EXERCISE AIM
In the company news text below, what award did SuperMedia's CIO Michael Dunn receive, and from which organization?

TEXT SHOWN
=== Begin Enclosure ===

SuperMedia’s CIO, Michael Dunn received the Top 10 Breakaway Leaders award from the CIO Leadership Network.   This year’s awards focused on the theme of Business Acceleration and Leadership in the Evolving Global Economy – Predict. Transform. Deliver.

“Michael’s vision, leadership and overall business acumen led the transformation of our architecture from a print centric company to a digital-focused one. His passion has earned the respect of his colleagues, peers and staff,” said Frank Gatto, EVP Operations at SuperMedia. “Michael and his team are always delivering excellence and exceeding expectations in a fast-paced, results-driven environment.”

Each year, a panel of elite CIOs chooses a list of 10 Breakaway Leaders who exemplify leadership, dedication and influence as a CIO. This is the only CIO awards program where winners are determined by the CIO peer community alongside an elite judging panel. Dunn was selected to join elite CIOs from companies such as Alcoa, Lockheed Martin, PepsiCo, and Sysco Corporation.

Jonathan Miller

YP recently announced the appointment of Jonathan Miller to the company’s Board of Directors.  Mr. Miller most recently served as Chief Digital Officer of News Corporation as well as Chairman and CEO of the company’s Digital Media Group. He continues to serve as an advisor to News Corporation.  In those roles, Mr. Miller successfully transformed News Corporation’s digital strategy by integrating the company’s content onto emerging, third-party internet platforms. In addition to leading News Corporation’s overall online strategy, Mr. Miller also oversaw the company’s standalone digital businesses globally and represented the company on Hulu’s Board of Directors.

=== End Enclosure ===

DATA SUPPLIED
=== Begin Enclosure ===

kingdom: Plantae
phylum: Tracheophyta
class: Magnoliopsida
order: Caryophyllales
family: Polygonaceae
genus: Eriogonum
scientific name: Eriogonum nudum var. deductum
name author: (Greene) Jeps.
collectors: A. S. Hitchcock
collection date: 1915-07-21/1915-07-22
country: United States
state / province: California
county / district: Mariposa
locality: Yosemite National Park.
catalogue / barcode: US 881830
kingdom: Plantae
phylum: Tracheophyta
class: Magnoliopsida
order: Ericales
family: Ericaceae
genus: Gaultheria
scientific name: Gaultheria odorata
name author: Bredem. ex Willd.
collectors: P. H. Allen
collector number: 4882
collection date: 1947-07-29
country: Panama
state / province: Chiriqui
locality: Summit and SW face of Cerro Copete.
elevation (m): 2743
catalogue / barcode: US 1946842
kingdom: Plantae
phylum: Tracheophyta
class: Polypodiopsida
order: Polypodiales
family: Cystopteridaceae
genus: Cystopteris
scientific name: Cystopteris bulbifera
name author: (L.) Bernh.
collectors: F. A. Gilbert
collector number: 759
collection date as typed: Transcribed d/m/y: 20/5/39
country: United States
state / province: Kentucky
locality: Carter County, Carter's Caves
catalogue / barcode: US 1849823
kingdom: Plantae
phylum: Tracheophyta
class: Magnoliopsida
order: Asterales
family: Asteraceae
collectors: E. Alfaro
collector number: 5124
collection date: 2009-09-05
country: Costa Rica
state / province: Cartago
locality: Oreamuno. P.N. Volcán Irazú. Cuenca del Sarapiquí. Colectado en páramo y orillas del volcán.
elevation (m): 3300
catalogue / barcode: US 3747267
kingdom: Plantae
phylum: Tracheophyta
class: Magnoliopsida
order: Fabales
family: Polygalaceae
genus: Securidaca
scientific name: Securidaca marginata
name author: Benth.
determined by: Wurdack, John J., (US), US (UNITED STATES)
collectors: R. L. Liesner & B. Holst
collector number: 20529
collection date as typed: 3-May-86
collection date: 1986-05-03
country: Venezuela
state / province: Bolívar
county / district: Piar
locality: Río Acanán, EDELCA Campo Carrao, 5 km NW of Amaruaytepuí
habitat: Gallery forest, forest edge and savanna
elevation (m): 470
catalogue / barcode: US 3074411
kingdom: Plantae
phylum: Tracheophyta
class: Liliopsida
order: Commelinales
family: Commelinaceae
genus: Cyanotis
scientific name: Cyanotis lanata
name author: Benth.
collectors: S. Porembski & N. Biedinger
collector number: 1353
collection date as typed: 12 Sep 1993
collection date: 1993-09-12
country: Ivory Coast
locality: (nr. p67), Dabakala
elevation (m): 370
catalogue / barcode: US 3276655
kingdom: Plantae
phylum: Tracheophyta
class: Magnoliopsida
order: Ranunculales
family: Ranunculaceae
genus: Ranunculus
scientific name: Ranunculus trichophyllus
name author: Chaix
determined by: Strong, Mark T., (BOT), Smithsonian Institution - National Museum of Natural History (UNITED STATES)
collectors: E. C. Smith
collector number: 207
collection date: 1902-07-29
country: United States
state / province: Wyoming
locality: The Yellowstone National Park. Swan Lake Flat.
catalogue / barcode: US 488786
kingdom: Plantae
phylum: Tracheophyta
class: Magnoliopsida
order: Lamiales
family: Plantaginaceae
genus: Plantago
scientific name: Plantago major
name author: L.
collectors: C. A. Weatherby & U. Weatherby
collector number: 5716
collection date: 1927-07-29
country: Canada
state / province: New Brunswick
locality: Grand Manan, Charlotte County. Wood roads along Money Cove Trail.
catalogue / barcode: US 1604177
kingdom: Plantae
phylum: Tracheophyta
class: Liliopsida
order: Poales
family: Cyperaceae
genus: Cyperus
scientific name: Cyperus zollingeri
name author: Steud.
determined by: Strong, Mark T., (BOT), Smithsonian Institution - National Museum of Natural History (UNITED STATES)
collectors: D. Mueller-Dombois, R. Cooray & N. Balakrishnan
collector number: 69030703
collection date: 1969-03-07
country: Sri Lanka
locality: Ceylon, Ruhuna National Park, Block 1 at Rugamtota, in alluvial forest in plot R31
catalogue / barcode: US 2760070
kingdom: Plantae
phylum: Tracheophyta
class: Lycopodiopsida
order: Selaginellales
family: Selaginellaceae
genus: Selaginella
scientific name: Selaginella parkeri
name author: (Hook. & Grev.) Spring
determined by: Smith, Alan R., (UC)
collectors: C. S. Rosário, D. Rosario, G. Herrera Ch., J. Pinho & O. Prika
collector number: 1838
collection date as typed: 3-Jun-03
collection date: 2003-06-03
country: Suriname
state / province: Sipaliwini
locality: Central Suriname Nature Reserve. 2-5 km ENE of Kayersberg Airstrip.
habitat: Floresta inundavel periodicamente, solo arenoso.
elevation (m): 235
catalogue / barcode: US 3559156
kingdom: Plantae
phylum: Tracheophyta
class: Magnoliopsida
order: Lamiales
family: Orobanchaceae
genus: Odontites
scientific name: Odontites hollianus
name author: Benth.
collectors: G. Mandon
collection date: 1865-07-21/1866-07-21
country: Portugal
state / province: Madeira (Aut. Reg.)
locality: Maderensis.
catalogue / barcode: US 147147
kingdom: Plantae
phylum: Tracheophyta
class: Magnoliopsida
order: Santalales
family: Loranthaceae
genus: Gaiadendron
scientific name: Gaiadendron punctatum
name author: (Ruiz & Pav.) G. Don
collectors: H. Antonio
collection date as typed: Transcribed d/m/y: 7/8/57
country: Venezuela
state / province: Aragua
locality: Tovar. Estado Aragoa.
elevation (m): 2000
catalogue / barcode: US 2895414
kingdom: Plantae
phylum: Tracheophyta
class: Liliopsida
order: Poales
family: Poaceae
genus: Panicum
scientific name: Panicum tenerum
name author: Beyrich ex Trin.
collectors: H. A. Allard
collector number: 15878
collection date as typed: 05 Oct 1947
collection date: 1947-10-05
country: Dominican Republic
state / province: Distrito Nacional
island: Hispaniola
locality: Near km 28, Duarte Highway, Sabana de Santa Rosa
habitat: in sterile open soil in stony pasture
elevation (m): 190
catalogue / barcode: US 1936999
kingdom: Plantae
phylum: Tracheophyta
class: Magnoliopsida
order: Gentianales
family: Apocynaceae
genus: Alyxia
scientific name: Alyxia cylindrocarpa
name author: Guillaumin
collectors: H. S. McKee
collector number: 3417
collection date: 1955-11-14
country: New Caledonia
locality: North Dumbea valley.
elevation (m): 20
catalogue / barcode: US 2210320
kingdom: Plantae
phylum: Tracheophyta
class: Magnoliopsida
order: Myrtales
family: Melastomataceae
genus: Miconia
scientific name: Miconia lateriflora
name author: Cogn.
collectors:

=== End Enclosure ===

SOLUTION
He received the Top 10 Breakaway Leaders award from the CIO Leadership Network.